*EXERCISE TASK*: Edit the data below so that every "visible" becomes "in view", with no other changes. Leave the pictures out of your answer.

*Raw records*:
────────────────
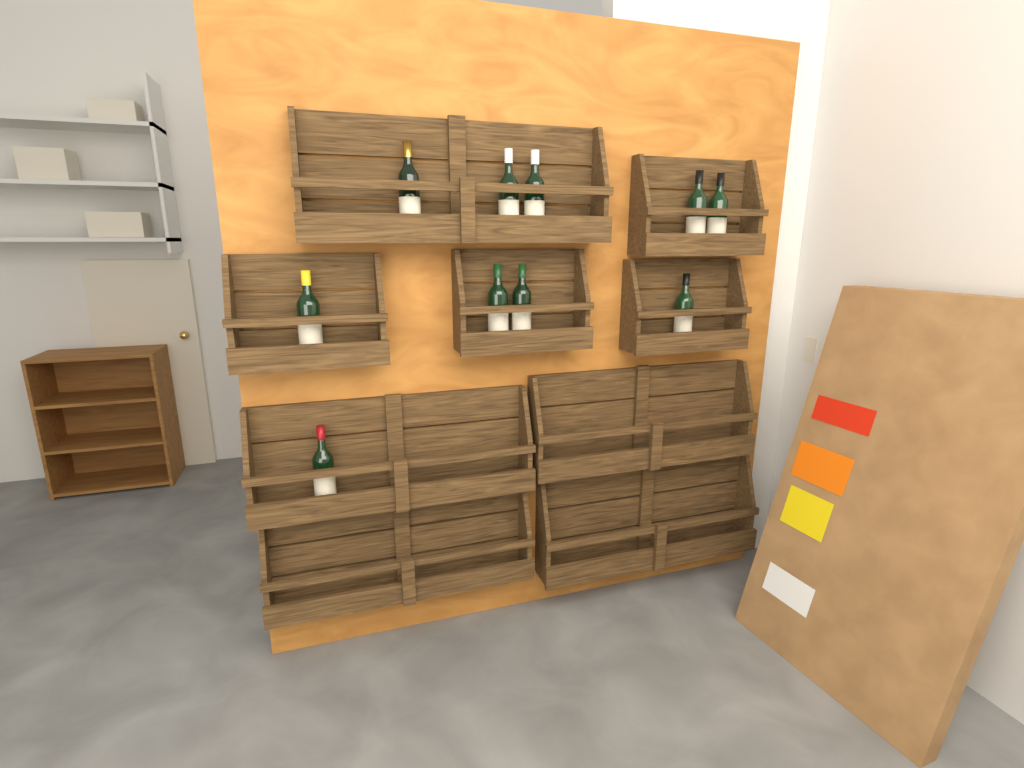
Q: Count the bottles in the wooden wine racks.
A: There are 10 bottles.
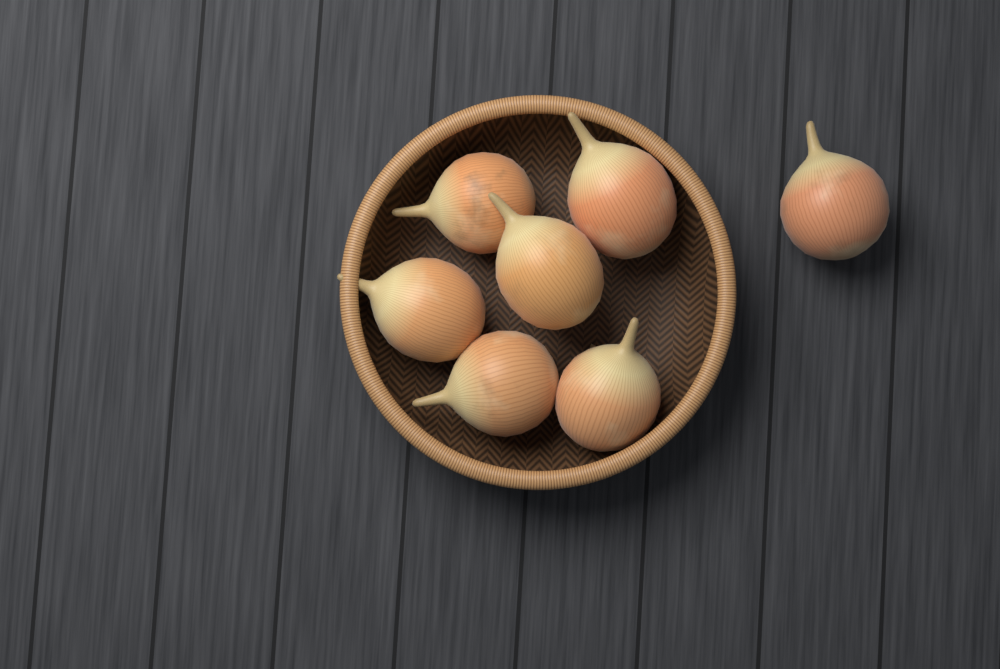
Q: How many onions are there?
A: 7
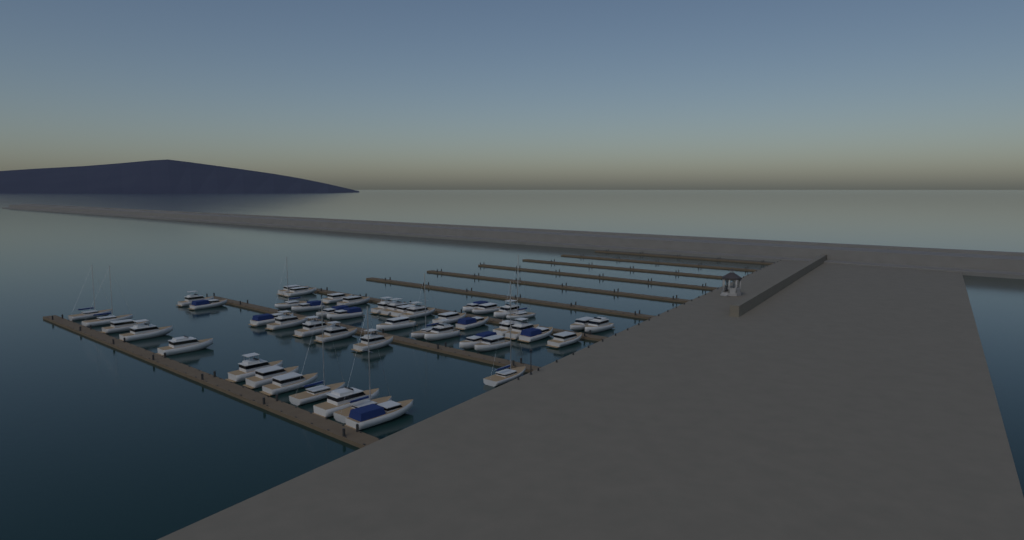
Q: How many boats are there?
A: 49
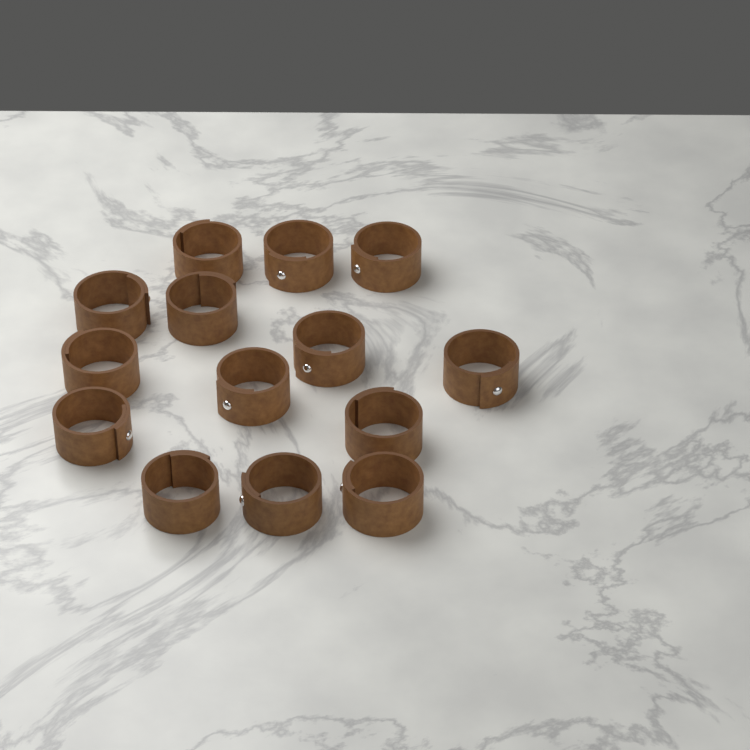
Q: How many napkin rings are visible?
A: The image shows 14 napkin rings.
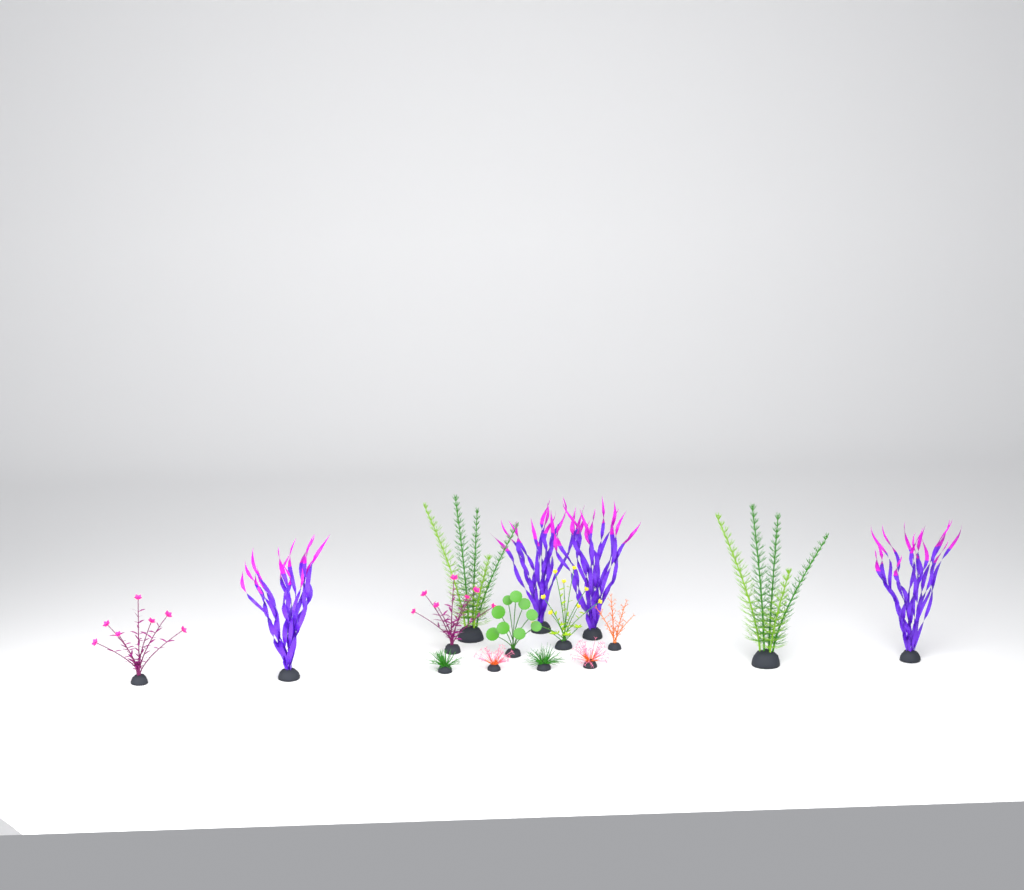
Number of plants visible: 15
────────────────
*RESULT*:
Q: Count the bottles in the wooden wine racks.
A: There are 10 bottles.
Q: How many onions are there?
A: 7
Q: How many boats are there?
A: 49
Q: How many napkin rings are in view?
A: The image shows 14 napkin rings.
Number of plants in view: 15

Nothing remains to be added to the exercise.